Tasks for this exercise
a) In the article on Ford's 2005 lineup, which concept car replaced the Shelby Cobra Concept?
b) Repeat the article on Ford's 2005 lineup word for word, starting at "One hybrid, one" and ending at "it was 1965.".
c) Go on writing the article on Ford's 2005 lineup from the point where it stops.

Text block
━━━━

October 5th, 2004

Between Bouts of Honesty, Ford Hedges its Bets for '05

One hybrid, one (maybe two?) throwback(s); one crossover, one traditional sedan, and one holdout to retain fleet share

2005 Ford Escape Hybrid

One hybrid... Ford's '05 Escape makes Ford one of just two companies building full hybrids, and currently the only one with a hybrid SUV

2003 Ford Mustang Concept

2005 Ford Mustang

2004 Ford Shelby Cobra Concept
(now defunct)

One (maybe two?) all-new throwback (s)... Ford's Mustang snorts and looks like it was 1965.

There's also the
Shelby GR-1 Concept, replacing the earlier Shelby Cobra Concept in Design Head J Mays' power trilogy. Like the Cobra, the GR-1 is GT-based, giving it a good chance of being built

Ford Five Hundred


One crossover and one traditional sedan... for the 2005 model year come the FWD/ AWD, P2-based Ford Five Hundred and Freestyle.

Ford wanted both a new sedan, and a car-based SUV (in addition to the Escape) which leant more to the emerging crossover market.

Taurus wagon - effectively replaced by Freestyle - will be dropped.

━━━━

Collected data entries

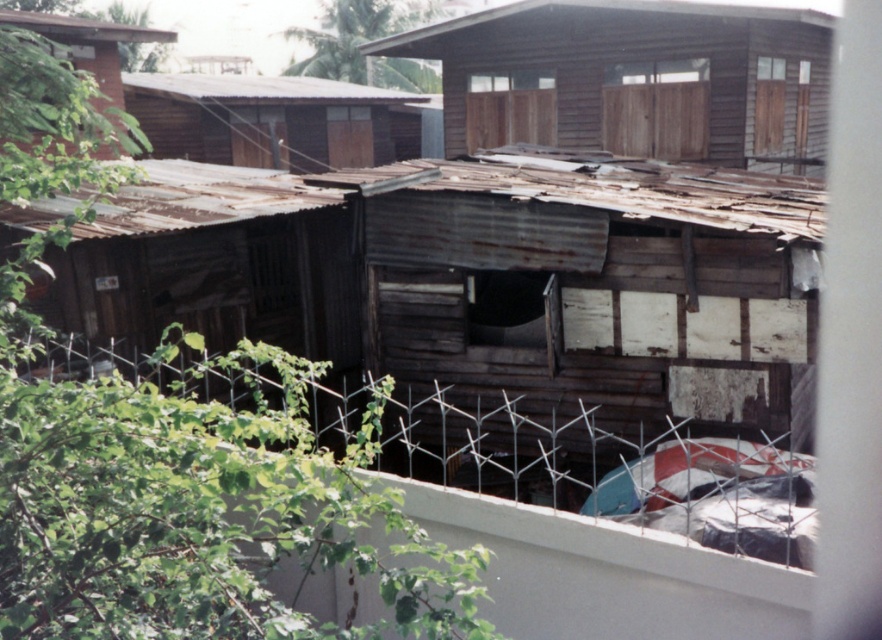
What do you see at coordinates (510, 449) in the screenshot? I see `metallic wire mesh at lower center` at bounding box center [510, 449].

Who is lower down, metallic wire mesh at lower center or wooden hut at upper center?

metallic wire mesh at lower center is below.

What do you see at coordinates (510, 449) in the screenshot? Image resolution: width=882 pixels, height=640 pixels. I see `metallic wire mesh at lower center` at bounding box center [510, 449].

Locate an element on the screen. Image resolution: width=882 pixels, height=640 pixels. metallic wire mesh at lower center is located at coordinates (510, 449).

Where is `rusty corrugated metal hut at center`? Image resolution: width=882 pixels, height=640 pixels. rusty corrugated metal hut at center is located at coordinates pyautogui.click(x=587, y=308).

From the picture: Does rusty corrugated metal hut at center have a lesser height compared to metallic wire mesh at lower center?

No, rusty corrugated metal hut at center is not shorter than metallic wire mesh at lower center.

You are a GUI agent. You are given a task and a screenshot of the screen. Output one action in this format:
    pyautogui.click(x=<x>, y=<y>)
    Task: Click on the rusty corrugated metal hut at center
    
    Given the screenshot: What is the action you would take?
    pyautogui.click(x=587, y=308)

I want to click on rusty corrugated metal hut at center, so click(587, 308).

In the scene shown: Which is below, metallic wire mesh at lower center or brown corrugated metal hut at upper left?

Positioned lower is metallic wire mesh at lower center.

Does point (132, 420) come farther from viewer compared to point (290, 145)?

That is False.

The image size is (882, 640). Identify the location of metallic wire mesh at lower center. [510, 449].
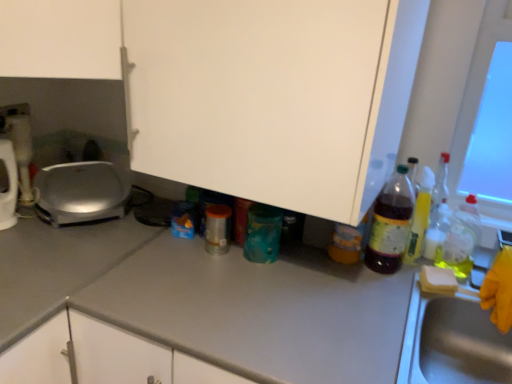
Identify the location of empty space that is in between yellow sponge at right and metallic silver can at center, the fifth bottle viewed from the right. click(332, 268).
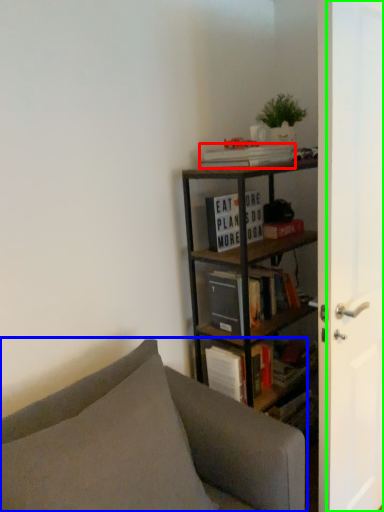
Question: Considering the real-world distances, which object is closest to book (highlighted by a red box)? studio couch (highlighted by a blue box) or screen door (highlighted by a green box).

Choices:
 (A) studio couch
 (B) screen door

Answer: (B)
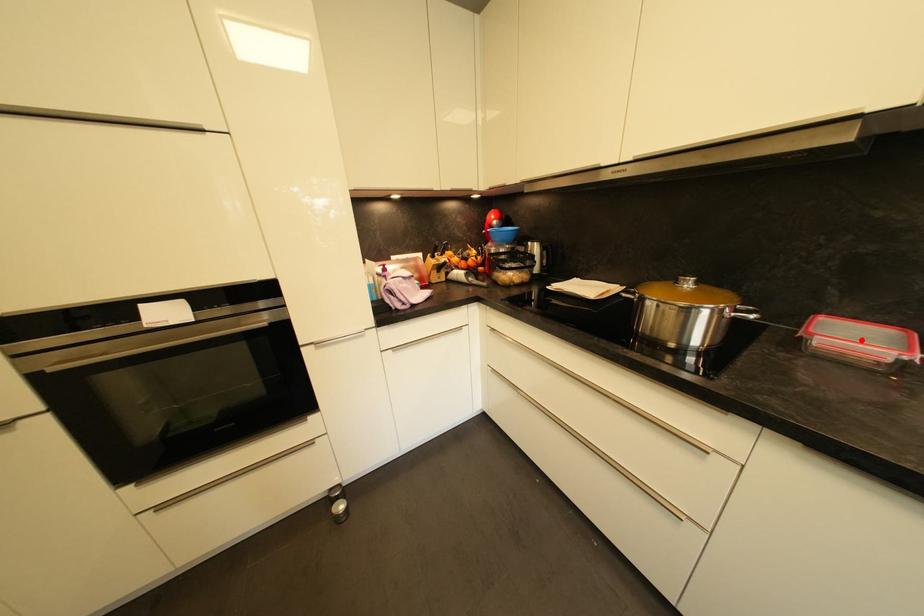
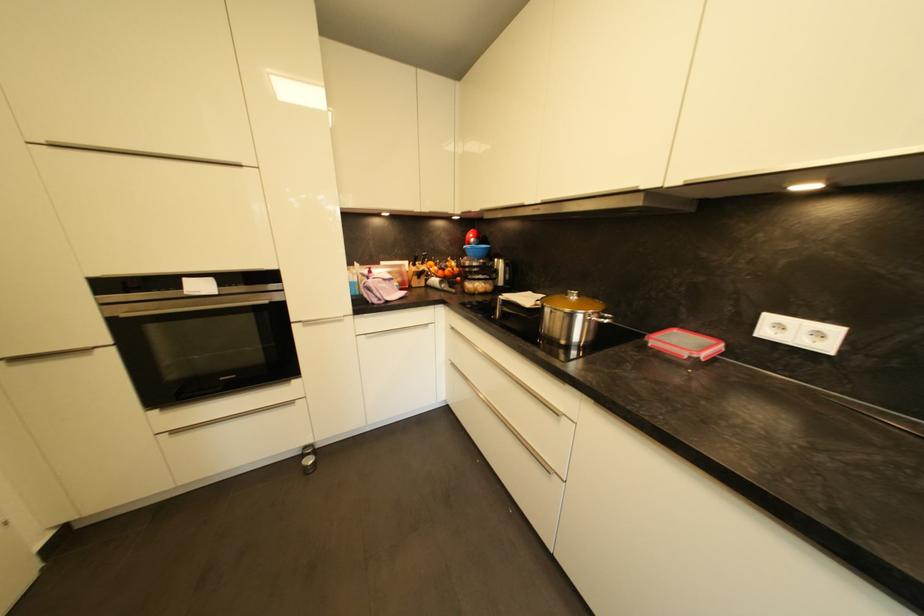
Where in the second image is the point corresponding to the highlighted location from the first image?

(686, 345)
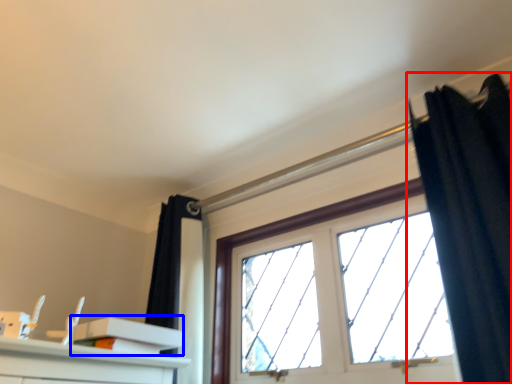
Question: Which point is further to the camera, curtain (highlighted by a red box) or shelf (highlighted by a blue box)?

Choices:
 (A) curtain
 (B) shelf

Answer: (B)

━━━━

Answers to this exercise
a) The Shelby GR-1 Concept.

b)
One hybrid, one (maybe two?) throwback(s); one crossover, one traditional sedan, and one holdout to retain fleet share

2005 Ford Escape Hybrid

One hybrid... Ford's '05 Escape makes Ford one of just two companies building full hybrids, and currently the only one with a hybrid SUV

2003 Ford Mustang Concept

2005 Ford Mustang

2004 Ford Shelby Cobra Concept
(now defunct)

One (maybe two?) all-new throwback (s)... Ford's Mustang snorts and looks like it was 1965.

c)
Both Ford's car sales and its resale values should get a boost from this new pair. Ford hopes to move about 125,000 Five Hundreds per year
... and one holdout to retain market share. '00 Taurus goes on. The Chicago assembly plant will build the Five Hundred, Montego, and Freestyle, while the Atlanta plant continues with the Taurus.

Ford is cagey about calling the Five Hundred a Taurus replacement, but they're not being too honest here.

The truth is that Ford hopes the Five Hundred will give Americans more of the space they want until the smaller Fusion comes along next year.

Meanwhile, Taurus will soon exist largely for fleet sales which would otherwise hurt the Five Hundred's status.

Many analysts and shareholders might breathe a sigh of relief at the new strategy, but they're not being honest, either. There could have been a very different end to this story (see article:
'Farewell to the Taurus').
Still building America's best-selling vehicle... and last year's new F-150 is joined by a new '05 F-Series Super Duty, boasting a towing capacity of 17,000 lbs.

The long shadow of the straightforward, often brutally honest Henry Ford still appears over Dearborn, as if to remind the company both of its place in life, and that there is glory in that mandate.

Ford and honest transportation were once synonymous, a universally-praised relationship before Henry uncharacteristically lost the plot, developed a fixation on his Model T, and refused to change it - even in the face of Alfred Sloan's rapidly-developing design studios (courtesy of the famed Harley Earl).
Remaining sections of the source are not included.